What are the game’s strengths? Sumioni’s art style is nothing short of stunning, endowing the game with a pleasing organic vibe. From the translucent splashes of Agura’s walkways, the billowy gusts which accompany fallen foes, to the texture of backdrops which simulates the grain of rice paper, the game delivers an endless buffet of eye candy. Although some asset recycling is present, the game’s towering bosses help offset any indication of visual fatigue. Likewise, the game’s score is highlighted by a solid integration of traditional Japanese instruments, from gentle koto plucking to the urgent cadence of Wadaiko.
Although quick reflexes offer an advantage in Demon Arts, the game often allows players to adopt a more-methodical style using learning technique to dispatch the variety of antagonists. As such, these levels are some of the title’s best, offering than unlimited amount of time to counter every aggressor with a corresponding counterattack. To add a dose of variety, the title occasionally offers timed or survival-themed stages.

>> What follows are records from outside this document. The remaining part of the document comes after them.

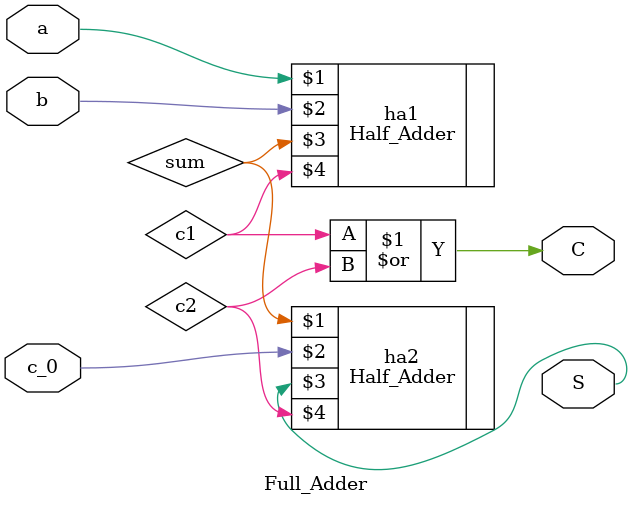
<source format=v>
`timescale 1ns / 1ps
module Full_Adder(
	 input a,
    input b,
    input c_0,
    output S,
    output C
);

    /*         Inputs:                      Outputs:
    *   a = 0, b = 0, c_0 = 0     sum = 0, c = 0
    *   a = 0, b = 0, c_0 = 1     sum = 1, c = 0
    *   a = 0, b = 1, c_0 = 0     sum = 1, c = 0
    *   a = 0, b = 1, c_0 = 1     sum = 0, c = 1
    *   a = 1, b = 0, c_0 = 0     sum = 1, c = 0
    *   a = 1, b = 0, c_0 = 1     sum = 0, c = 1
    *   a = 1, b = 1, c_0 = 0     sum = 0, c = 1
    *   a = 1, b = 1, c_0 = 1     sum = 1, c = 1
    */

	wire c1, c2, sum;
	Half_Adder ha1(a, b, sum, c1);
	Half_Adder ha2(sum, c_0, S, c2);
	or or1(C, c1, c2);
endmodule

</source>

What are the game’s weaknesses? Likely, some players will take issue with Sumioni’s distinctive structure, which allows the game to be completed in about thirty minutes. Instead of presenting the title’s stages as a single procession of increasingly challenging levels, Demon Arts offers branching pathways which open up based on a player’s performance. As such, the most difficult route contains nearly half of the game’s thirty levels, meaning a bulk of the game’s content might only be enjoyed by most persistent players. As such, gamers hoping to see Sumioni’s best ending will have to commit to a regimen of methodical mastery.
Considering the game’s design approach, the absence of leaderboard support seems peculiar. Players habituated with besting their acquaintance’s scores in Super Stardust Delta and MotorStorm RC, know that this type of friendly competition can easily promote the play-time for a title.
While controlling Agura is typically spotless across the game’s four control methods, a few snags exist. Painting around the corners of the Vita screen can be spotty, inciting frustration when the reach of your opponent outstretches the scope of your inking abilities. Since your performance is based on evading damage, being hit by projectiles launched by off-screen foes can be vexing. Rubbing the rear touchscreen to recharge your supply of ink might seem like an inspired touch, but in execution the mechanic felt more gimmicky than satisfying- particularly with the sluggish refresh rate. Although minor, the double tap gesture to skip cinematics often proved to be unresponsive.
Would I enjoy the game? At twenty dollars, Sumioni: Demon Arts is an absorbing alternative to the full-priced, conventional offerings in the PSN Library. For players undaunted by an elevated difficulty level and a design philosophy which encourages expertism through repeat play, the title offers a remarkably deep experience which contradicts its hack-and-slack appearance. With a diminutive quarter gigabyte footprint, deserves a place on the memory card of every Japanophile.